*Problem 1*
In the dataset description below, edit the passage starting with "Ground Data –" and going on through "the maximum diameter)", replacing "trunk" with "stem".
*Problem 2*
Condense the paragraph beginning "ITC data - Vector polygon data" in the dataset description below into a bulleted list that keeps its main facts.

*Text provided*
Data

Download

All of the necessary data for all three tasks is available in a single 700 MB zip file:

The remote sensing data is stored in the RSdata folder of the archive with subfolders for each datatype described below. Data for specific tasks is available in folders named Task1, Task2, and Task3.

Datasets

Seven datasets will be used as part of this evaluation:

Remote Sensing Data – 43 plots totalling ~1GB of imagery
- NEON Photographs - 0.0625 m2 resolution photographic images (RGB) in ECODSEdataset/RSdata/camera
- NEON LiDAR data - 3-dimensional point clouds of the height of trees and ground in ECODSEdataset/RSdata/pointCloud, which are also provided as 1 m2 resolution raster images of the estimated height of vegetation above the ground (Canopy Height Model; CHM) in ECODSEdataset/RSdata/chm.
- NEON Hyperspectral images - 1 m2 resolution raster images with 426 wavelength bands from 380-2510 nm in ECODSEdataset/RSdata/hs. These data are georectified and atmospherically corrected, and bands that are strongly influenced by the absorbance by atmospheric water (and should be removed in most cases) will be specified.
Ground Data – 88 trees
- NEON Vegetation Structure data - Ground based positions of individual trees, the size of each trunk, and for some trees two measurements of crown size (maximum crown diameter and the diameter of the crown perpendicular to the axis of the maximum diameter)
- NEON Species Data - the genus and species (type) of each tree
Individual Tree Crown segmentations (ITC) Data – 626 stems
- ITC data - Vector polygon data of tree crown boundaries and vector point data of trunk locations both mapped in the field directly onto remote sensing images. Boundaries and locations are drawn onto remote sensing images from the ground while observing the trees directly and then fine tuned to match clear crown edges in the images. The crown data include confidence scores qualitatively estimating the precision of the tree crown mapping.

*Records provided*

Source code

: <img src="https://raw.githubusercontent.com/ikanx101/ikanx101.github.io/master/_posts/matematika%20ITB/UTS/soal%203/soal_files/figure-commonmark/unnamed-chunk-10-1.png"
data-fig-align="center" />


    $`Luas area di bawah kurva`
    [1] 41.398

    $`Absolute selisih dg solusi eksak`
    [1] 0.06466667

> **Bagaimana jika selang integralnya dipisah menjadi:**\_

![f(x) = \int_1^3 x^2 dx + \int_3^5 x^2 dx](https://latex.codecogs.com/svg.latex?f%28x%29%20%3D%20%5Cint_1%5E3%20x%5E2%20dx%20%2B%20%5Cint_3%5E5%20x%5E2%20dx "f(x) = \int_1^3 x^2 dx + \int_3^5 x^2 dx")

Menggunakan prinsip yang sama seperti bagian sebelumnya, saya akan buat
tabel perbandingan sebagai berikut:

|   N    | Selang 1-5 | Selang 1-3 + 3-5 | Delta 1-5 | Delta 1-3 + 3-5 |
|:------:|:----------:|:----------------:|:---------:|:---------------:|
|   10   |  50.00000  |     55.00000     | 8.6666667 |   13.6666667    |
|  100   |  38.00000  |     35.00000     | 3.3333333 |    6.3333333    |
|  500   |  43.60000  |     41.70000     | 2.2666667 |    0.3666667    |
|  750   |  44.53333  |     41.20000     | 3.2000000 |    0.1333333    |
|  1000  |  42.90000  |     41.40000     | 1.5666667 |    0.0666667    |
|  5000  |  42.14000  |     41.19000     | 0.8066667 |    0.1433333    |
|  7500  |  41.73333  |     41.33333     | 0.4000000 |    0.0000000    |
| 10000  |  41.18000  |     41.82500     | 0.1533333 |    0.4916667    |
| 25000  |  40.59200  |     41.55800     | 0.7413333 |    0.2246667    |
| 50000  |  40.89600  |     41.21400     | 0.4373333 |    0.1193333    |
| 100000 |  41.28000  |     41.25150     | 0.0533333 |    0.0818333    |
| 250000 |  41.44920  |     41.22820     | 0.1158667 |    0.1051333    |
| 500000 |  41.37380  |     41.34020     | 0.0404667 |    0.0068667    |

*Task solution 1*
Ground Data – 88 trees
- NEON Vegetation Structure data - Ground based positions of individual trees, the size of each stem, and for some trees two measurements of crown size (maximum crown diameter and the diameter of the crown perpendicular to the axis of the maximum diameter)

*Task solution 2*
- Vector polygons of tree crown boundaries and vector points of trunk locations
- Both mapped in the field directly onto remote sensing images, drawn from the ground while observing the trees
- Then fine tuned to match clear crown edges in the images
- Crown data include confidence scores qualitatively estimating mapping precision